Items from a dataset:

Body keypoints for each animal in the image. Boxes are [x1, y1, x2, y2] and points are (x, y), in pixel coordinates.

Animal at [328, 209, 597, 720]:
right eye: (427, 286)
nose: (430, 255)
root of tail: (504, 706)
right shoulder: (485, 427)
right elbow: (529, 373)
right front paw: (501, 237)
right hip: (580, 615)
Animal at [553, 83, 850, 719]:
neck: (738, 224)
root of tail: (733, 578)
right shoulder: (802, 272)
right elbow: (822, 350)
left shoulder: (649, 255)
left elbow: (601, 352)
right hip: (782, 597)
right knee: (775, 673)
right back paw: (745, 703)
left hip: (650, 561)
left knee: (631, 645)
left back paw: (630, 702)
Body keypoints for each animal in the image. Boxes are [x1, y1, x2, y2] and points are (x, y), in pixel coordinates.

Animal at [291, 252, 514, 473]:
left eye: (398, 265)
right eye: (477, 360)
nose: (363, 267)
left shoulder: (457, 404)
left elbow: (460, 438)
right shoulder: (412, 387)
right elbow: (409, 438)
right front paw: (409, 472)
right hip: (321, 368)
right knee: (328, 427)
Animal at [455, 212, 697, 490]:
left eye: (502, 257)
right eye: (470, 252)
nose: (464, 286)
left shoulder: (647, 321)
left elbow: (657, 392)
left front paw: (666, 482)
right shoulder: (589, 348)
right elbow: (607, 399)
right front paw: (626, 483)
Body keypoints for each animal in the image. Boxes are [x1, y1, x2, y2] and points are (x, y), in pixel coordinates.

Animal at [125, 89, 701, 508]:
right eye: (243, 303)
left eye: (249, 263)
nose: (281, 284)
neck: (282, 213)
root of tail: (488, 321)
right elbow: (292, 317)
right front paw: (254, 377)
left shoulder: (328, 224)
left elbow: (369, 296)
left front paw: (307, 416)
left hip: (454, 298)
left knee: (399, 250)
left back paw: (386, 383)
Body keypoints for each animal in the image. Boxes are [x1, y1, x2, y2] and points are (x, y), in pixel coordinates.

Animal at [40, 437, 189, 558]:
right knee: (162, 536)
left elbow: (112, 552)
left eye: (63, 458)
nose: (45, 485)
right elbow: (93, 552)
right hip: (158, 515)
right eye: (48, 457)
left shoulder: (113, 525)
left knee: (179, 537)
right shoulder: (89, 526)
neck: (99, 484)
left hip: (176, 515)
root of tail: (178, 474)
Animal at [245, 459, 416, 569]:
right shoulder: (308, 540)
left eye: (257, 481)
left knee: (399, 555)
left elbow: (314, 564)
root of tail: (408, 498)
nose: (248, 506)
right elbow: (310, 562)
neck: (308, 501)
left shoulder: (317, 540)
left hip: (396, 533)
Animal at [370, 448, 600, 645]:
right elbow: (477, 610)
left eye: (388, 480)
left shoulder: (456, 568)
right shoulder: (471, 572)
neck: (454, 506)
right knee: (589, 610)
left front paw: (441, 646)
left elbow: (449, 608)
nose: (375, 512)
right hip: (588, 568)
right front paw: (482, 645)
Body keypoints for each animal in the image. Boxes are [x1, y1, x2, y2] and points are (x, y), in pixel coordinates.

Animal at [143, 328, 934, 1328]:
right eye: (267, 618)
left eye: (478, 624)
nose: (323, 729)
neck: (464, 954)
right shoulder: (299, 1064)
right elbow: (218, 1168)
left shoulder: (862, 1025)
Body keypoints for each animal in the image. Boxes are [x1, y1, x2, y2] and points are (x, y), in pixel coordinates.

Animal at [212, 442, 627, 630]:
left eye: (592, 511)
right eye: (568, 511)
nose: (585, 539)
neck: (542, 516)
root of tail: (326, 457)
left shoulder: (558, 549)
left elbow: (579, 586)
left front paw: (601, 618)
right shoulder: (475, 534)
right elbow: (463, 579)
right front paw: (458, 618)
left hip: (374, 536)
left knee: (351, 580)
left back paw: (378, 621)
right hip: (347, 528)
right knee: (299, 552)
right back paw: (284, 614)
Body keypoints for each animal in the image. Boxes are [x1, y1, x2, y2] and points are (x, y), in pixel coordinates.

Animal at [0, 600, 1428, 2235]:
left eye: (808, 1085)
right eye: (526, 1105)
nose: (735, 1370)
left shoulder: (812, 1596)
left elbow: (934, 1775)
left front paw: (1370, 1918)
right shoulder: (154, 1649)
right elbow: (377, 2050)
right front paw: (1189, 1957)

WORK INSTRUCTIONS = Read each line of the data and count the ones that include "knee", answering with the number alone.

EXERCISE ANSWER = 10